Le brevet relatif au siège d’auto est passé entre les mains de Chrysler, d’où la ressemblance notée par France-Presse avec les sièges d’auto qui équipent les voitures de cette marque. Il est aujourd’hui détenu par… Citibank, indique l’historique des « événements juridiques » relatifs au brevet US5224756 A.
J’y reviens plus bas, pour ceux que la chose peut intéresser.
Les questions qui tusent:
La NSA a-t-elle vraiment assigné des chercheurs à la problématique des propriétaires de corbillards pognés avec des bébés qui grandissent?
Ou aurait-elle espionné des équipes de chercheurs japonais ou sud-coréens pour leur soutirer des secrets industriels sinon même les scooper au profit d’entreprises à propriété américaine?
À moins que ce soit Chrysler qui ait réussi à soudoyer les dirigeants de la NSA pour qu’elle affecte des chercheurs payés par l’État à un projet destiné à enrichir ses seuls actionnaires?

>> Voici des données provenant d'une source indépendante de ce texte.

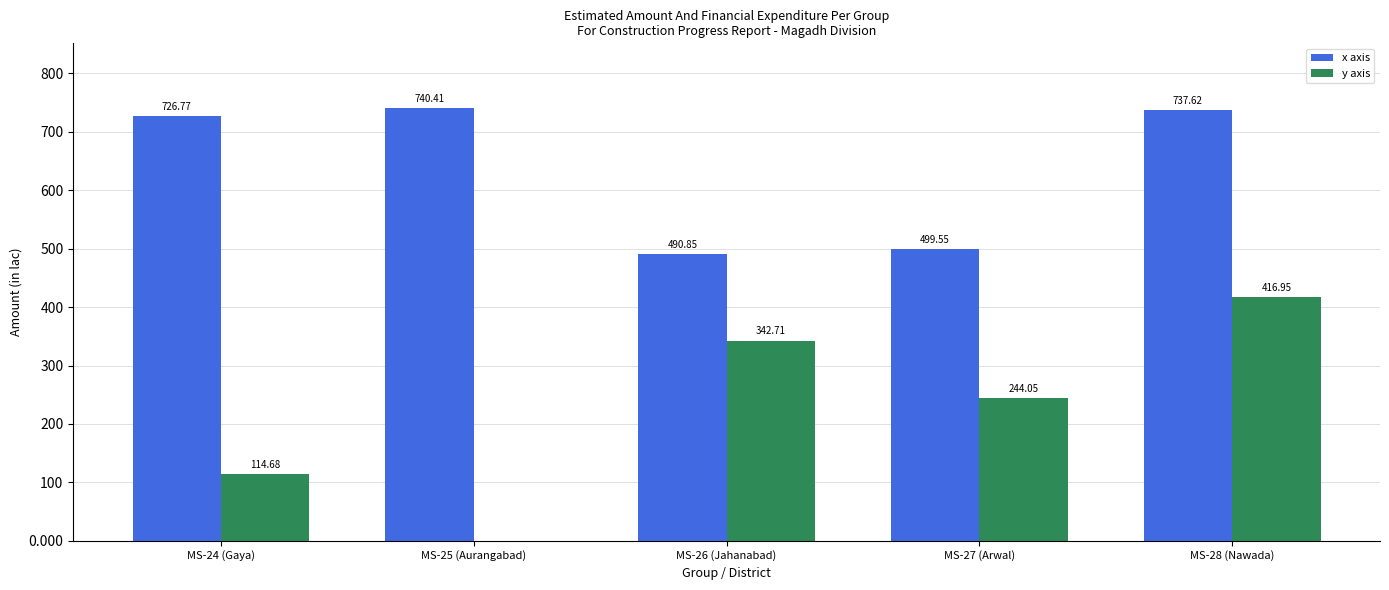

Are the bars grouped side by side (vs. stacked)?

Yes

Quelle que soit la réponse, je crains qu’elle puisse être nauséabonde. Moi aussi, après tout, j’ai un petit côté libertarien 😉 ; si l’État doit s’abstenir de jeter un oeil dans les chambres à coucher, j’estime que la national Security Agency n’a pas pour fonction de s’occuper de la sécurité des enfants. Ni encore moins de développer des brevets au seul bénéfice de la grande industrie.

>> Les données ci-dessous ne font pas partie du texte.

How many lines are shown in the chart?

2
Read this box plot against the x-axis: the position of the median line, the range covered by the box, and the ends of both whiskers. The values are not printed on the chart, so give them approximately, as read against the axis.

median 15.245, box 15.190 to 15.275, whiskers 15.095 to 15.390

Mais bien sûr, la vraie vérité vraie, c’est que la NSA se préoccupe du confort de ses agents et de leurs enfants. Faudrait vraiment être de mauvaise foi pour lui en faire reproche!
Liste partielle des brevets déposés par la NSA
- dispositif et méthode pour détecter l’enlèvement et la réinsertion d’une carte SIM
- protecteur de prise USB
- reconnaissance biomimétique de la voix
- support à carabine (rifle)
- outil d’analyse financière « time neutral«
- planche de jeu (game board)
- comment trafiquer un joint-cuvette (tamper cup seal)

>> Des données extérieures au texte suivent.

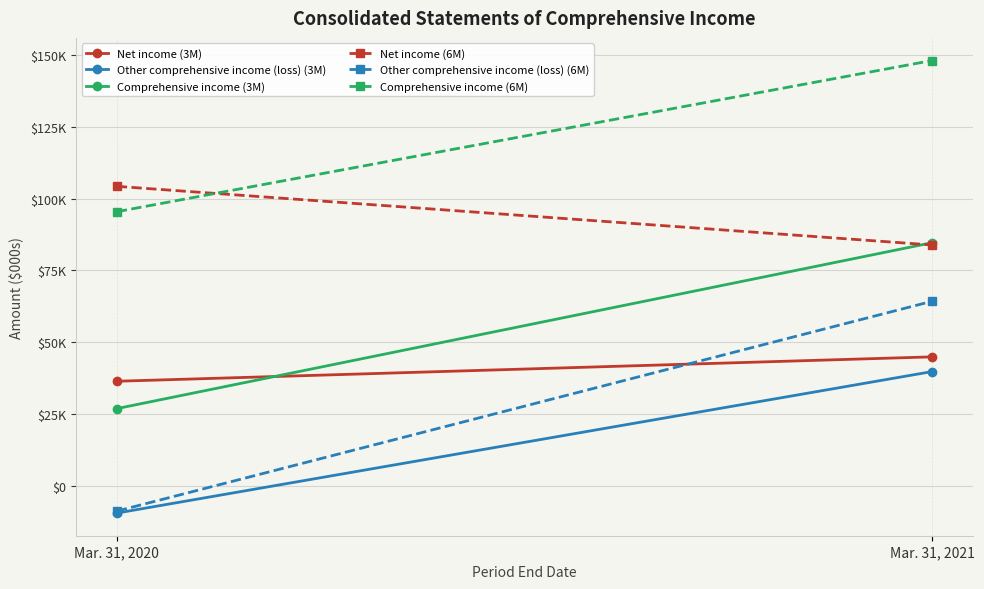

Is this an area chart (filled region under the line)?

No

- méthode de traitement de texte
- enveloppe réutilisable, capable d’indiquer si elle a été ouverte sans autorisation
Tout ça, entre 2008 (bas de liste) et 2013 (haut de liste). Mais ils ont aussi travaillé sur des lentilles et du matériel optique, au début des années 80. Au moins, c’est plus utile à un espion qu’une planche de jeu!
The NSA employs tens of thousands of cryptologists, mathematicians, and computer scientists who routinely come up with novel ways to protect — and steal — electronic data.- Shane Harris, The NSA’s patents, in one searchable database, Foreign Policy, 30 juillet 2014
Mais on est loin de la US Navy, qui, pour la seule année 2013, a obtenu 383 brevets!
Chrysler dans tous ses états (littéralement)
L’historique du brevet rappelle par ailleurs l’histoire récente de Chrysler.
- 2007: Chrysler LLC (pour Limited Liability Corporation); le brevet appartenait alors à Wilmington Trust, du Delaware (l’État qui s’apparente à un paradis fiscal), Chrysler en étant l’usager inscrit
- en date du 14 novembre 2008, Chrysler LLC -alors en sérieuses difficultés – devient DaimlerChrysler Company LLC. Prélude à une fusion/acquisition avortée
- le 14 janvier 2009, en contrepartie d’une « avance de fonds » par le gouvernement, les droits sur le brevet sont cédés au US Dept of the Treasury.
- Le 1 juillet 2009, le brevet est la propriété de Chrysler LLC (tiens, ça n’est plus Daimler Chrysler!) mais le Département du Trésor détient sur lui une hypothèque légale
- Le 6 juillet 2009, Chrysler n’est plus; la compagnie porte le nom de New Carco Acquisition, LLC
- Le 7 juillet 2009, New Carco LLC devient, pour le bureau des brevets, le Chrysler Group, LLC
- Le 24 mai 2011, Chrysler Group LLC cède ses droits de propriété sur le brevet à Citibank. On peut imaginer que cette cession a été consentie en contrepartie d’une quelconque avance de fonds dont peut-être les médias n’avaient pas parlé, de crainte de faire fuir les acquéreurs de véhicules des diverses marques Chrysler (Jeep, Dodge, Ram…).
Maudits avocats à 1000$ l’heure! Toutes ces transactions occultes entre Chrysler, ses banquiers successifs, le Département du Trésor, le bureau des brevets, Daimler et Fiat, ça ajoute combien sur le prix d’un Jeep?